Texto fornecido:

"""

Com as prefeituras, o PT perdeu também 50 mil cargos de confiança, fonte do dízimo companheiro, muito importante para as finanças partidárias, ainda mais agora que o partido está afastado dos cofres das empresas estatais e dos bancos públicos federais.
Ora, a confirmar-se a ‘escrita’ segundo a qual eleições municipais armam o palanque para as eleições gerais, dois anos depois, é bem provável que o PT venha a experimentar agora uma drástica lipoaspiração nas suas bancadas do Congresso Nacional e das Assembleias Legislativas, para não falar nos governos estaduais.
Se o interesse primordial do lulopetismo fosse mesmo a vitória na eleição presidencial deste ano, a alternativa aparentemente mais razoável para um Lula já quase desenganado de suas chances de manter a candidatura perante o Judiciário seria ungir
Ciro Gomes o seu delfim. Afinal, o ex-governador do Ceará despontou nas pesquisas dos dois últimos semestres como a segunda opção dos eleitores do PT, com boa probabilidade, portanto, de não só conservar o mais possível intacto o latifúndio eleitoral da esquerda na Região Nordeste (39.222.155 votantes, segundo maior eleitorado do Brasil, 26,62% de todos os votos), mas também quem sabe até recuperar uma parcela do voto centrista e centro-direitista que, com Lula, o PT tinha conquistado no começo deste século, mas acabaria perdendo sob o impacto do Mensalão e da Lava Jato, na voragem da indignação das classes médias, em face das lambanças fiscais, políticas e morais cometidas no governo Dilma, ou reveladas durante ele.
Como ficou demonstrado pelas manobras que Lula comandou diretamente da cadeia com a finalidade de isolar a candidatura do Ciro, o PT até aceita o risco de perder a eleição, mas não o de fomentar o surgimento de uma liderança esquerdista alternativa ao seu guia único.
Certamente, o PT ainda pode acalentar a expectativa de chegar ao segundo turno com Fernando Haddad. Agora mesmo, veio a público mais uma sondagem Ipespe/XP Investimentos em que Haddad, com apoio de Lula, conquistaria 15% dos votos válidos no primeiro turno, empatando tecnicamente com Bolsonaro (21%), de vez que a margem de erro é de 3,2%, para mais ou para menos.
Daí os contorcionismos da defesa de Lula no sentido de levar ao limite do juridicamente possível a sua candidatura fake (com direito ao seu nome continuar constando dos questionários das pesquisas etc).

"""

Exercício curto 1:
Responda às perguntas a seguir com base no texto sobre o PT e as eleições.
(a) Quantos cargos de confiança o PT perdeu junto com as prefeituras?
(b) Quantos votantes tem a Região Nordeste, de acordo com o texto?
(c) Qual é a margem de erro da sondagem Ipespe/XP Investimentos mencionada?
Exercício curto 2:
Dê a continuação do texto sobre o PT e as eleições, começando logo depois da última frase apresentada.

Listagem fornecida:
"""

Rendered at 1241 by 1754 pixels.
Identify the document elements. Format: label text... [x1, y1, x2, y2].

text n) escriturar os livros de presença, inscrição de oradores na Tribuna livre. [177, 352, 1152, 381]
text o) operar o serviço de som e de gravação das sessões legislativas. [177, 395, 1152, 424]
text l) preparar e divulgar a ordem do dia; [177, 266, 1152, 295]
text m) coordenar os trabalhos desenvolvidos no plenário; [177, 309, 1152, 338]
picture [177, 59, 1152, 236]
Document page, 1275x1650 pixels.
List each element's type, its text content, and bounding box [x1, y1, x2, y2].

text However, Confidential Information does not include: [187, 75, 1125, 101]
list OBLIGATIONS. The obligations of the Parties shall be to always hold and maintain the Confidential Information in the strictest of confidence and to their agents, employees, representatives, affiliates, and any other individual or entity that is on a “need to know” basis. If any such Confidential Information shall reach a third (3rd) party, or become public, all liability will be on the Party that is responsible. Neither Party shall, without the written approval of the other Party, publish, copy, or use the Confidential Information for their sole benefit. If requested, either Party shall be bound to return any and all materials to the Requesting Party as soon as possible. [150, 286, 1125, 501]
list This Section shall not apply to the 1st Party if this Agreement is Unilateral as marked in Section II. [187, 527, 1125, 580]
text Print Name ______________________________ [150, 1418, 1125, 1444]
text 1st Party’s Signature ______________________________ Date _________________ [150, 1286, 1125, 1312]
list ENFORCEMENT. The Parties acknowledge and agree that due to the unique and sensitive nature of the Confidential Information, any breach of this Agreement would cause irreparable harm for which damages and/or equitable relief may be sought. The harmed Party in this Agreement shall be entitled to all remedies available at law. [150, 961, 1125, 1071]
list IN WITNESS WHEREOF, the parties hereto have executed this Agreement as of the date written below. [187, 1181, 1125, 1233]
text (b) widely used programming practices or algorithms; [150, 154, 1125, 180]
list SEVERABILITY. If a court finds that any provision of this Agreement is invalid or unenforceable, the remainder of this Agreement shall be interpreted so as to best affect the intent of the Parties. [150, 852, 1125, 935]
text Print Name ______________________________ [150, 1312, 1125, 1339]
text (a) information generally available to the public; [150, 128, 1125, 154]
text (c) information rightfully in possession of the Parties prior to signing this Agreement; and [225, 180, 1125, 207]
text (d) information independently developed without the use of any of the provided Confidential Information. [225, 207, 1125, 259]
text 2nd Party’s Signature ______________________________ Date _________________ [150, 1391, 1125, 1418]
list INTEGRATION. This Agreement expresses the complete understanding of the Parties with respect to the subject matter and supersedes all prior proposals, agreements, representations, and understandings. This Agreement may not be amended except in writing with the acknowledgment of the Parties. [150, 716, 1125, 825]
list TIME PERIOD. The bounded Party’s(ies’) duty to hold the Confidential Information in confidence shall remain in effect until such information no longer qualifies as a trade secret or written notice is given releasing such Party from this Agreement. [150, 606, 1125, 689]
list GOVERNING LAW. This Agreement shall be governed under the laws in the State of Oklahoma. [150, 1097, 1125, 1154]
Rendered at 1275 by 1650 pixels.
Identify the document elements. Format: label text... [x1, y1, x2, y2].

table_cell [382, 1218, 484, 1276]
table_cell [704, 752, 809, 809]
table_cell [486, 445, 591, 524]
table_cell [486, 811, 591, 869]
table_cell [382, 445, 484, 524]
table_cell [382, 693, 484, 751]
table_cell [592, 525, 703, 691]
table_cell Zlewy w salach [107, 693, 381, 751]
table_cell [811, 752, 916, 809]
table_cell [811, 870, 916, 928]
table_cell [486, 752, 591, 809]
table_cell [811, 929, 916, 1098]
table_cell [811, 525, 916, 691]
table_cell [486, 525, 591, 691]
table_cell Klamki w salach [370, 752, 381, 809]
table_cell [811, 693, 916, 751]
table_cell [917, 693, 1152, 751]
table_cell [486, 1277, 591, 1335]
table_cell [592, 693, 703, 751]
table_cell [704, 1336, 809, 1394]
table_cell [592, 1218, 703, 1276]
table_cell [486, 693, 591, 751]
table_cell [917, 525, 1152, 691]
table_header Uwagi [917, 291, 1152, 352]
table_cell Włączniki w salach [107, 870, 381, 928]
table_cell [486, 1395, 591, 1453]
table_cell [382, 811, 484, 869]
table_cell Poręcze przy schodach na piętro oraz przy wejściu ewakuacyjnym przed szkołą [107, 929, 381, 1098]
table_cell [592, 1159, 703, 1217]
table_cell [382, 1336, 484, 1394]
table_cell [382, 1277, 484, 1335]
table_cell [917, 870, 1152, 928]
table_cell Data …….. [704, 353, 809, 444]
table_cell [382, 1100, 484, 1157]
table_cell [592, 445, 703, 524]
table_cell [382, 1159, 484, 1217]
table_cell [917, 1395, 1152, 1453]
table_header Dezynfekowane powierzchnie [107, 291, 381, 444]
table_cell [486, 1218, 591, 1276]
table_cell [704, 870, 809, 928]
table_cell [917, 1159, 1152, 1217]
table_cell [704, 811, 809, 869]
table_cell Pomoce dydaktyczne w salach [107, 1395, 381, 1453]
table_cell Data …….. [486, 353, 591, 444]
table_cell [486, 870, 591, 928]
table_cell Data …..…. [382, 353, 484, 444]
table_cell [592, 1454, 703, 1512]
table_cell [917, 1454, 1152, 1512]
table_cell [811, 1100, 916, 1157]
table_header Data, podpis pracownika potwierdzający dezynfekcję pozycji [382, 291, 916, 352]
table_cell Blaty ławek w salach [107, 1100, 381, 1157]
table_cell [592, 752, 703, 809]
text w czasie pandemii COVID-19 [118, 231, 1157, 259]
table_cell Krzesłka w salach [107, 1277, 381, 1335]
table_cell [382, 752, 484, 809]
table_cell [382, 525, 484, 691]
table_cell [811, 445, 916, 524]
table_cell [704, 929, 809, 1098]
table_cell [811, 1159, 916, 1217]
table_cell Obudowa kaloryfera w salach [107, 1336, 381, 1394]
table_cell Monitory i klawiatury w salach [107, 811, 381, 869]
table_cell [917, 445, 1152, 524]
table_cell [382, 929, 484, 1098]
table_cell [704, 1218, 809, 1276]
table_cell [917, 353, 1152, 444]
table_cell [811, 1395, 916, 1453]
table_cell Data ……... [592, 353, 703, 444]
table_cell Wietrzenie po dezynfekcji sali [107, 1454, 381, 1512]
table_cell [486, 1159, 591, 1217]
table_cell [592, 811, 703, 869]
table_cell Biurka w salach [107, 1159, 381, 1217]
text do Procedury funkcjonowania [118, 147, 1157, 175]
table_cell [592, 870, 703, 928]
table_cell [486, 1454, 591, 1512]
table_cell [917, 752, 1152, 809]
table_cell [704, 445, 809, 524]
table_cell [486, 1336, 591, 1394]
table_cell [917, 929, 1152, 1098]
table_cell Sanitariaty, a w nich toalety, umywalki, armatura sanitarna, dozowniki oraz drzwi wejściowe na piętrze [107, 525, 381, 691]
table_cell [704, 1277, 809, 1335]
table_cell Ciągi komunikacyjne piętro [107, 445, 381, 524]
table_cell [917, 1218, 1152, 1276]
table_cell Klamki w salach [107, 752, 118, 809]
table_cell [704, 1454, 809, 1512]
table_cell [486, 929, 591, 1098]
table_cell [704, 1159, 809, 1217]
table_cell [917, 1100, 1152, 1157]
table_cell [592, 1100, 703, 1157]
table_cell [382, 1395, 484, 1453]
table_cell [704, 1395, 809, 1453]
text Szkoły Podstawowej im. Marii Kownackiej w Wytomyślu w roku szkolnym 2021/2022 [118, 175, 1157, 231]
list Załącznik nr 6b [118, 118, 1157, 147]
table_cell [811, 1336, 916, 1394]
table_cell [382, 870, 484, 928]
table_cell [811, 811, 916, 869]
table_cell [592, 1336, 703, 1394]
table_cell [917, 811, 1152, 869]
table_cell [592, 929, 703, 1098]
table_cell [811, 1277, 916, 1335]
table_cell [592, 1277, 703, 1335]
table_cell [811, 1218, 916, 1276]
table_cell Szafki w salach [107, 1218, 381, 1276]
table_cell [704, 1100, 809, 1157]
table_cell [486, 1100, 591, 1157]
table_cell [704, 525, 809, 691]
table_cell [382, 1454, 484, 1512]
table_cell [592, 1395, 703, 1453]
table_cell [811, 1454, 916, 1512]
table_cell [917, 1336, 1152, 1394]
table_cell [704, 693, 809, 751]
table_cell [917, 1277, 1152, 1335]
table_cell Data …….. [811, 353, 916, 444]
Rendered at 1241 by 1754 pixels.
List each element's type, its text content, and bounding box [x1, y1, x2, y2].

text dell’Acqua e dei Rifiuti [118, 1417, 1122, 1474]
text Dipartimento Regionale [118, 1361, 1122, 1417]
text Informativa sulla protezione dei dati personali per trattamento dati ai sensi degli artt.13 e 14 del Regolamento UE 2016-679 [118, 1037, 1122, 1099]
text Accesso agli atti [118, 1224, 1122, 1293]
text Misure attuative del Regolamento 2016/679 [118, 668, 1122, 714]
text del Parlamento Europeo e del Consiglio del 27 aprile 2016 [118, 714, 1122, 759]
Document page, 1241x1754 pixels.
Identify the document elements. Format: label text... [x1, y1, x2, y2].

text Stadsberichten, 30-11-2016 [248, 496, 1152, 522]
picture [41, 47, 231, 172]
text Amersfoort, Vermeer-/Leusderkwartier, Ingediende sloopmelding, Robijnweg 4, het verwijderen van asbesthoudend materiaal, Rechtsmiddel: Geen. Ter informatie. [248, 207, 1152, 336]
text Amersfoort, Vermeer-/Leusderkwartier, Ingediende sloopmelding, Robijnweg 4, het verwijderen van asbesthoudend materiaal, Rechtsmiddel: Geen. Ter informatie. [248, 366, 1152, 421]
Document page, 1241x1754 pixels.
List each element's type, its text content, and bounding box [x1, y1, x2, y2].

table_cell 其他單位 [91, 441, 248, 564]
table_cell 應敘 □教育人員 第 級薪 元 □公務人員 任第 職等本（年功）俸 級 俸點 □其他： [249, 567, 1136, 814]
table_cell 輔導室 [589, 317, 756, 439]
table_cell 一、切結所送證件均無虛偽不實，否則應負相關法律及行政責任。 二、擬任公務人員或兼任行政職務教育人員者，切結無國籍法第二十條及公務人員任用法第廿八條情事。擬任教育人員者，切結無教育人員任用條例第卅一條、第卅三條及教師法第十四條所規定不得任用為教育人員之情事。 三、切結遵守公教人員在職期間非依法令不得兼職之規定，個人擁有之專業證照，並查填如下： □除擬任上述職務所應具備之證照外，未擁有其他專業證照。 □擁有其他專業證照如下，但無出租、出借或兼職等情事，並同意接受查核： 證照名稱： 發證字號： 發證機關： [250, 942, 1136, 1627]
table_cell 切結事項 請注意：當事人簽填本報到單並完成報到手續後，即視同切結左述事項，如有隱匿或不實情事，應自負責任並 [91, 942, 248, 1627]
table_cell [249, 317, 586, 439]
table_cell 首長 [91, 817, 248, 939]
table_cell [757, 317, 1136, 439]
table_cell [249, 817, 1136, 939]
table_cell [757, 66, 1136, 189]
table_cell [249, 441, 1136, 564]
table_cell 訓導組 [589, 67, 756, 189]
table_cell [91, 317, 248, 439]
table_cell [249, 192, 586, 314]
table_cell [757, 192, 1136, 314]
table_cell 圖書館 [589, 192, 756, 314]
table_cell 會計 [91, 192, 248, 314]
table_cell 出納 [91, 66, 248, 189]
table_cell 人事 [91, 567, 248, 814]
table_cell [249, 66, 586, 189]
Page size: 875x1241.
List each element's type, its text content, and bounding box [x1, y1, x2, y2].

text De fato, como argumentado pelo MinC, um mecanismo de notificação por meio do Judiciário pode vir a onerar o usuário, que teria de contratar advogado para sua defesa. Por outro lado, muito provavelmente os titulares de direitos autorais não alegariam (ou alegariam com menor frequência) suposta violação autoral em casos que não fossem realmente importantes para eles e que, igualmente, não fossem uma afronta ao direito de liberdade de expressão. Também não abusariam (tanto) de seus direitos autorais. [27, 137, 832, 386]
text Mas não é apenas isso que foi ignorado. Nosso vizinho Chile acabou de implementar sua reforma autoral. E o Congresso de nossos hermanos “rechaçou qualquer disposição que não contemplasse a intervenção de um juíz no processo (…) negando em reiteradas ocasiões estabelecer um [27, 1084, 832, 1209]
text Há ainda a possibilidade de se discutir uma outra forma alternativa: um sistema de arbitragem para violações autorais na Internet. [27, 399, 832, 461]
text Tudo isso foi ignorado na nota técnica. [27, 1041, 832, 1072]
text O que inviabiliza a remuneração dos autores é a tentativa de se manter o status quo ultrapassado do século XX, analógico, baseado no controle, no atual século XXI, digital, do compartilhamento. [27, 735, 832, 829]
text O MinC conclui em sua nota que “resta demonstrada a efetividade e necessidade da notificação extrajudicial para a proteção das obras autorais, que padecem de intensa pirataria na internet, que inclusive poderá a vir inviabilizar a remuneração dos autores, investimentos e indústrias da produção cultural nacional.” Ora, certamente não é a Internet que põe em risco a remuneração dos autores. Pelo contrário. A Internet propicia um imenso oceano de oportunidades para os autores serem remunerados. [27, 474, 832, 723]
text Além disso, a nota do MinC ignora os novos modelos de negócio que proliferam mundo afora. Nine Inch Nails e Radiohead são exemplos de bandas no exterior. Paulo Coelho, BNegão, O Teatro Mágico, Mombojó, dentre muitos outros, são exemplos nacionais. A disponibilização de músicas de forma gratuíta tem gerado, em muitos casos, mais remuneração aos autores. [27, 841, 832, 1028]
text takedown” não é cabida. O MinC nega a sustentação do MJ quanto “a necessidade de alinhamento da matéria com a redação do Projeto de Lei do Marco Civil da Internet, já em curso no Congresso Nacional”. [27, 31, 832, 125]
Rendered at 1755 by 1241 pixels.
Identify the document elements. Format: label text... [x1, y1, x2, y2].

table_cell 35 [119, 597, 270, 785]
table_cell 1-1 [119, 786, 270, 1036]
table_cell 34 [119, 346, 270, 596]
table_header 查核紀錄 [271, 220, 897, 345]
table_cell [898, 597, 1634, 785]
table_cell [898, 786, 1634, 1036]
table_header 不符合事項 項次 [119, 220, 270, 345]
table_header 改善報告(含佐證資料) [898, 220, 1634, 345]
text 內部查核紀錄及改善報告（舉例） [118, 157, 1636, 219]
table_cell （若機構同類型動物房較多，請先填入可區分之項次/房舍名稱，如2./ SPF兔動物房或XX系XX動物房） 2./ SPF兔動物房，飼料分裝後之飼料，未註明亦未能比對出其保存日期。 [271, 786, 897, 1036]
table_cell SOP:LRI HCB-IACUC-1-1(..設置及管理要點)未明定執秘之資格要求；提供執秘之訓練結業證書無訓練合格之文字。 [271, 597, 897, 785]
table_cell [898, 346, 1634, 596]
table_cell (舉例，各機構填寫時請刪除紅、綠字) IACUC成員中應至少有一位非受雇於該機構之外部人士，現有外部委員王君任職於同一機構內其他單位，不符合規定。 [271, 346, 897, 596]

"""

Resposta esperada 1:
(a) 50 mil cargos de confiança.
(b) 39.222.155 votantes.
(c) 3,2%, para mais ou para menos.

Resposta esperada 2:
Tudo para ganhar tempo de modo a operar uma significativa transferência de votos para o ex-prefeito. Alguma transferência ocorrerá, sem sombra de dúvida, mas numa proporção imprevisível.
De sua parte, no TSE, a nova presidente daquela corte, ministra Rosa Weber, e o seu colega de Supremo Luís Roberto Barroso, encarrregado de analisar o registro da candidatura Lula e os recursos para impugná-la, agirão com celeridade para barrá-la até o fim de agosto, bem antes do prazo fatal de 17 de setembro; se a questão não estiver decidida até lá, assim esperam os advogados de Lula, não haverá mais tempo hábil para remover a foto do ex-presidente das urnas eletrônicas (depois do TSE, recorrerão ao Supremo). Isso produziria uma insegurança jurídica e um caos político de consequências gravíssimas para a democracia brasileira.
Lula e o PT sabem que a maior vitória hoje ao seu alcance consiste em manter partido e militância unidos, a fim de assegurar-se um papel relevante no quadro político que emergirá das eleições de outubro, seja ele qual for.
Nesta nossa conversa, você já ‘dissecou’ uma grande massa de números, estatísticas, indicadores etc, mas sabemos que a política, de maneira geral, e as eleições, em especial, são arenas psicológicas, onde as emoções jogam um papel tão ou mais importante que a razão . . .
– Concordo totalmente. E acrescento, relembrando o que eu disse logo no começo deste papo: o eleitorado está em estado de choque com todos os desmandos e roubalheiras de dinheiro público que têm sido revelados pelas operações anticorrupção; está entre revoltado e desalentado com a contratação da sua renda, pra não falar do desemprego; também está apavorado com a escalada da insegurança, da criminalidade da violência.
Dia desses, o Ipea e o Fórum Brasileiro de Segurança Pública lançaram o “Atlas da Violência-2018”, com dados relativos 2016. Naquele ano, o Brasil bateu o triste recorde de 62.517 homicídios, e na última década 513 mil pessoas morreram vítimas de violência intencional no país! Como isso tudo vai se traduzir em termos de voto é algo impossível de se prever com precisão ‘científica’. Ao que parece, pelo menos até agora, o Bolsonaro é o presidenciável que melhor aproveitou essa ‘onda’, esse sentimento difuso, esse clima de opinião e de insegurança. Mas note que nem ele nem o Lula ganham do não voto.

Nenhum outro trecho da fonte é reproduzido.